• Available data:
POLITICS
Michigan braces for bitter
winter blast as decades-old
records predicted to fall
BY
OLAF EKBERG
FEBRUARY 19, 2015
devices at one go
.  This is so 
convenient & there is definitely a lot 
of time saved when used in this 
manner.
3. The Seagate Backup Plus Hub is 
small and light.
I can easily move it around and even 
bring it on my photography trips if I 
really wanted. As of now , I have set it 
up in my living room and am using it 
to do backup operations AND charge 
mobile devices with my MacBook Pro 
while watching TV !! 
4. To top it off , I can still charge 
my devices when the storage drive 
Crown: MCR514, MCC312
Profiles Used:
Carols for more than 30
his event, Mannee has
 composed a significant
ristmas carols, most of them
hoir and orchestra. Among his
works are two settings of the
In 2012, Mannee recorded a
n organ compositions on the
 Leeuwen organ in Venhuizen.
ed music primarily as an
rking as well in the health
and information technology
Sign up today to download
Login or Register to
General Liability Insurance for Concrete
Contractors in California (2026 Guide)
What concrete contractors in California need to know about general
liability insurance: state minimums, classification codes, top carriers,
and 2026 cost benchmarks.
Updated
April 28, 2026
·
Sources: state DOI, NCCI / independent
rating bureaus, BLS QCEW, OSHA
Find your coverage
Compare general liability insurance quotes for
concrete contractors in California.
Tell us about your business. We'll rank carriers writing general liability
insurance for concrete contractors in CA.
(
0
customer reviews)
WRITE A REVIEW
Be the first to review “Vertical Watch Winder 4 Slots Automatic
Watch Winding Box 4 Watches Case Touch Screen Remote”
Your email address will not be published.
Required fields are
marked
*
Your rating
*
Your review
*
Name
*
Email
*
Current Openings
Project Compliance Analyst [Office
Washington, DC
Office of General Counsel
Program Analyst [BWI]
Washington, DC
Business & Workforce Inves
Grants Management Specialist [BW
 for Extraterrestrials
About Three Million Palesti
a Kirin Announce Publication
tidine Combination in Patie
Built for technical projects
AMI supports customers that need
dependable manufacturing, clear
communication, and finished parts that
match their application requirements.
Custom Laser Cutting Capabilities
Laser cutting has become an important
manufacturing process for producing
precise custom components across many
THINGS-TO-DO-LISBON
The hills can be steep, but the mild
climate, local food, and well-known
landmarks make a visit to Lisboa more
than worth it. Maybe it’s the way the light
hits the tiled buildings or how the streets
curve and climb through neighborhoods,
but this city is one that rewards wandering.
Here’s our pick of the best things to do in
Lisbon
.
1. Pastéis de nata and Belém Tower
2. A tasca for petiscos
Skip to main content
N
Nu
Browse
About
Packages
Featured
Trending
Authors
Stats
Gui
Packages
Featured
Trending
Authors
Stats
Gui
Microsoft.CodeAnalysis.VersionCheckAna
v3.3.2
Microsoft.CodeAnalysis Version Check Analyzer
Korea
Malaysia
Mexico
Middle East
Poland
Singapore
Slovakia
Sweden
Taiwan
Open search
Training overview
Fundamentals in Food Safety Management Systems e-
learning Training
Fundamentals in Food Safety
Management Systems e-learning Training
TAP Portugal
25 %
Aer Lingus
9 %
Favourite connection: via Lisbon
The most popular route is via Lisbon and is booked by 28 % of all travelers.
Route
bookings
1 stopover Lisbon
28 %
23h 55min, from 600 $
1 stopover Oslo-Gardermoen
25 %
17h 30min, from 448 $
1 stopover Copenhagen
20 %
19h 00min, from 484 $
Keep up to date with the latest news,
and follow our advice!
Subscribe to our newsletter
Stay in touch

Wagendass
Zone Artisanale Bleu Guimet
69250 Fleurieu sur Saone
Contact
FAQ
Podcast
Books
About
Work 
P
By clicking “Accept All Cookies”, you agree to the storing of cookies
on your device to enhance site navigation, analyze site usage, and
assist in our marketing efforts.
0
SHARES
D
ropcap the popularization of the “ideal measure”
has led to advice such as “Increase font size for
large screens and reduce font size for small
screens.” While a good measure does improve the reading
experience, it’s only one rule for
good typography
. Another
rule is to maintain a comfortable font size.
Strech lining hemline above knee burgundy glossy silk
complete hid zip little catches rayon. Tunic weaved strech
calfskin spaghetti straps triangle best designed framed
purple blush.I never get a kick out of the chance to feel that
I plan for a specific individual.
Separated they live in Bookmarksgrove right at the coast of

• Aim of the exercise: Change "living room" to "home office" in the records, starting at the beginning of the records and ending with the line that contains "works are two settings of the". Keep everything else the same, and give back only those lines.

• Result:
POLITICS
Michigan braces for bitter
winter blast as decades-old
records predicted to fall
BY
OLAF EKBERG
FEBRUARY 19, 2015
devices at one go
.  This is so 
convenient & there is definitely a lot 
of time saved when used in this 
manner.
3. The Seagate Backup Plus Hub is 
small and light.
I can easily move it around and even 
bring it on my photography trips if I 
really wanted. As of now , I have set it 
up in my home office and am using it 
to do backup operations AND charge 
mobile devices with my MacBook Pro 
while watching TV !! 
4. To top it off , I can still charge 
my devices when the storage drive 
Crown: MCR514, MCC312
Profiles Used:
Carols for more than 30
his event, Mannee has
 composed a significant
ristmas carols, most of them
hoir and orchestra. Among his
works are two settings of the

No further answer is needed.